▶ **EXERCISE AIM**: Look through the data below. Show each line where the string "depth" occurs.

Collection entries

╭──

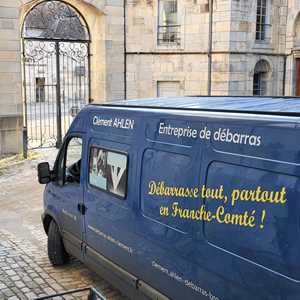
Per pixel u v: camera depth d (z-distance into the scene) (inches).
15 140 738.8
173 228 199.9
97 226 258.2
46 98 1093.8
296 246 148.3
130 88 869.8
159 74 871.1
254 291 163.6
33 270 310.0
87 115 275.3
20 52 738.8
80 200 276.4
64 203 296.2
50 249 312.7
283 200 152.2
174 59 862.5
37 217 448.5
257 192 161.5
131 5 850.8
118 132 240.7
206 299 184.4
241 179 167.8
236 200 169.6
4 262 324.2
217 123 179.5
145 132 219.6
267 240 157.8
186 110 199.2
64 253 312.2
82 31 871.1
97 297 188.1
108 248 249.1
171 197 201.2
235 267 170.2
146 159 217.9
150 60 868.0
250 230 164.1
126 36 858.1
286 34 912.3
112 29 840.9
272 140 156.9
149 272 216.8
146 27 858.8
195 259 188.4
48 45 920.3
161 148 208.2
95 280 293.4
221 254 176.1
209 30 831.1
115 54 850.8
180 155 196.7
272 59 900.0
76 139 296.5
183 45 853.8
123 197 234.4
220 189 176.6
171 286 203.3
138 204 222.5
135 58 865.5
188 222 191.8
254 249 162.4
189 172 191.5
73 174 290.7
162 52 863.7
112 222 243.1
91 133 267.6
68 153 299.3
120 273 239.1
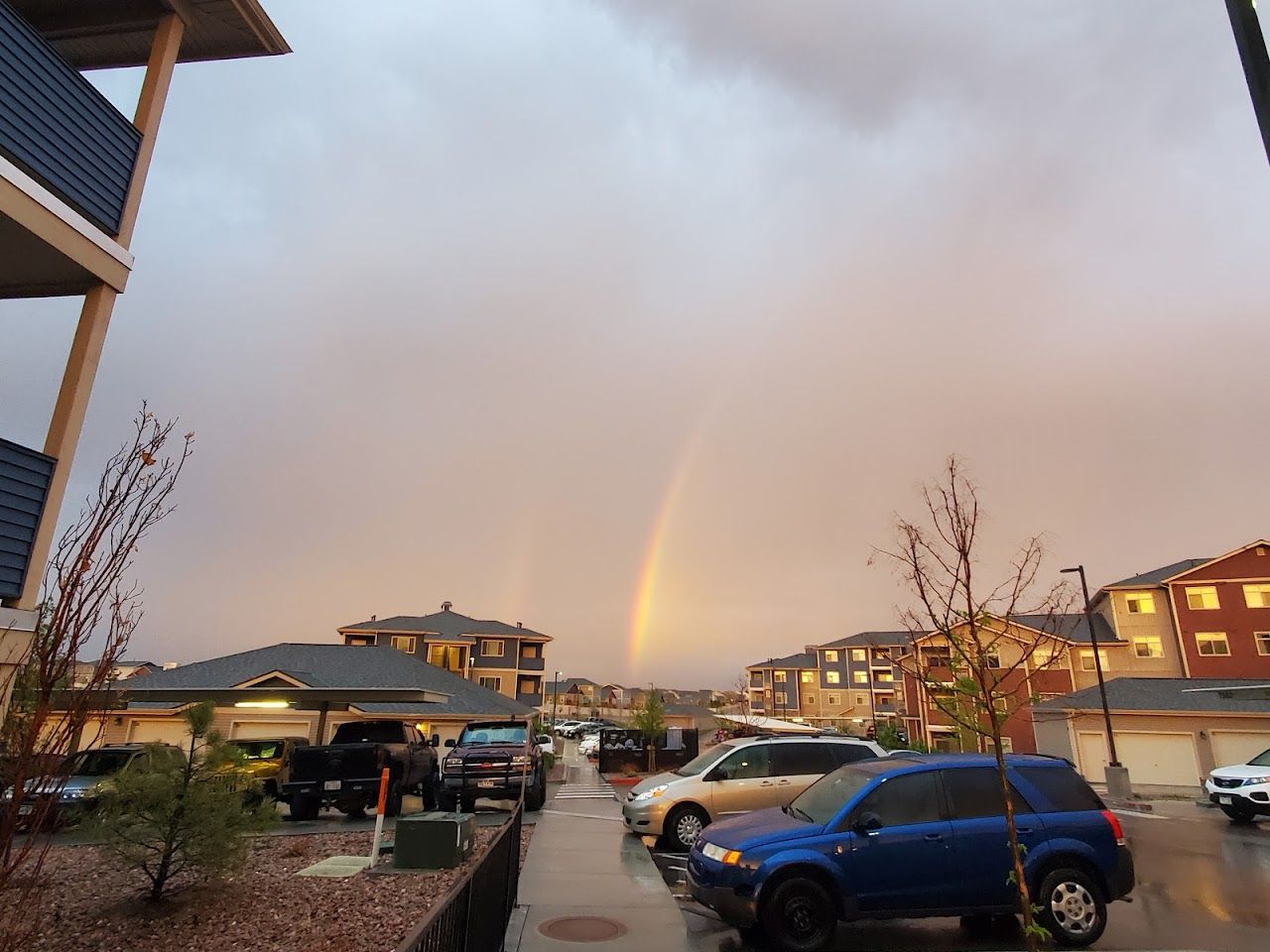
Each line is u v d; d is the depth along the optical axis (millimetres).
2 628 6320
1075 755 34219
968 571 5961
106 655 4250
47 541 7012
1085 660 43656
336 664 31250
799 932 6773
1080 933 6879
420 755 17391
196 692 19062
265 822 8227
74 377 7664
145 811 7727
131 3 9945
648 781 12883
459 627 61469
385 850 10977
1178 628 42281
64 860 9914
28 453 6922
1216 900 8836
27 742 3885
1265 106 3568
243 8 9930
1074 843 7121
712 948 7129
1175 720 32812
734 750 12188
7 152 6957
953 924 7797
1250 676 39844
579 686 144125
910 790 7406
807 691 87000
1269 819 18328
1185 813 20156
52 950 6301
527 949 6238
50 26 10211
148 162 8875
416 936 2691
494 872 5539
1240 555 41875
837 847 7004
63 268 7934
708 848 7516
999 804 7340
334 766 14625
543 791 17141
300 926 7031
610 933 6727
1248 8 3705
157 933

╰──

▶ **REPLY TO THE TASK**:
Per pixel u v: camera depth d (z-distance into the scene) (inches).
Each line is u v d; d is the depth along the optical axis (millimetres).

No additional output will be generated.